Le 6 février 2026 à 19h18, Sonia Mabrouk a informé l'AFP de sa démission de CNews, constatant une «altération certaine et effective de (s)a relation avec une partie de la direction de CNews» depuis sa prise de distance publique avec le maintien de Jean-Marc Morandini. Condamné définitivement par la Cour de cassation en janvier pour corruption de mineurs via des messages sexuels envoyés à trois adolescents entre 2009 et 2016, Morandini a été maintenu à l'antenne par le groupe Canal+, malgré une promesse initiale de licenciement en cas de condamnation. Gérald-Brice Viret, directeur général de Canal+ France, avait déclaré : «On assume complètement».
Deux semaines plus tôt, interpellée en direct par le député PS Jérôme Guedj, Mabrouk avait exprimé son malaise : «Je n’en dors pas depuis plusieurs jours. Cette décision ne m’appartient pas. J’ai beaucoup de respect pour ma direction, ma hiérarchie, mais en aucun cas, cela ne vaut de cautionner cela. En aucun cas c’est une complaisance morale par rapport à ce dont nous parlons et qui est d’une gravité réelle.» En tant que mère d'une fille et enceinte de son deuxième enfant, un garçon attendu au printemps, elle a souligné son engagement contre les violences sexuelles.
Absente de «Midi News» depuis le mercredi précédent – justifiée par la chaîne par un malaise lié à sa grossesse à risques à 48 ans, bien qu'une rumeur évoque une altercation avec Serge Nedjar –, Mabrouk ne reviendra pas à l'interview politique le lendemain.
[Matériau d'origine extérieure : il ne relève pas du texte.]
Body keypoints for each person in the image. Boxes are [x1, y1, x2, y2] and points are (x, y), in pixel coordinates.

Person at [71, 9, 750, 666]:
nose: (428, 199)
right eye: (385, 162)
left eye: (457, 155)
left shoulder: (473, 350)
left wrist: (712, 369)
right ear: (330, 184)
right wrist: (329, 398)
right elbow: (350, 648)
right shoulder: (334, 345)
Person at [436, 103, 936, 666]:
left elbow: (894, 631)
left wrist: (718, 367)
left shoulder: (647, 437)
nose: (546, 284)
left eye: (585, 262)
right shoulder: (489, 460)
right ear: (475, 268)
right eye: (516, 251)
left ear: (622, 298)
Aucune mention de son départ n'a été faite ce soir-là sur l'antenne de CNews, même dans «L’heure des pros». Seul le blog de Morandini l'évoque à 19h37, notant son préavis d'un mois et des rumeurs de négociations avec BFMTV ou le service public.
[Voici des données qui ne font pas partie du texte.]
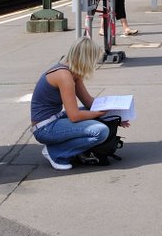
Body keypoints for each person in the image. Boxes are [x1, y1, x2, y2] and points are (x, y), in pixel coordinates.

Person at [30, 37, 129, 170]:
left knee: (93, 114)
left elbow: (89, 102)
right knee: (100, 131)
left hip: (54, 119)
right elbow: (74, 116)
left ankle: (59, 148)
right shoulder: (64, 77)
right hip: (45, 128)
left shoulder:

Des soutiens se sont exprimés : Alexandre Devecchio a écrit : «Ton professionnalisme et ton intégrité manqueront à CNews.» Paul Sugy a salué : «Triste nouvelle. Tu vas nous manquer chère Sonia.» Pascal Praud et Laurence Ferrari, qui avaient déjà pris leurs distances avec la décision sur Morandini, n'ont pas encore réagi publiquement à la démission. Raquel Garrido a qualifié le choix de Bolloré de «moralement choquant». Par ailleurs, une nouvelle plainte pour tentative de corruption de mineurs datant de 2012 a été déposée contre Morandini, mais prescrite depuis 2022, sans ouverture d'enquête.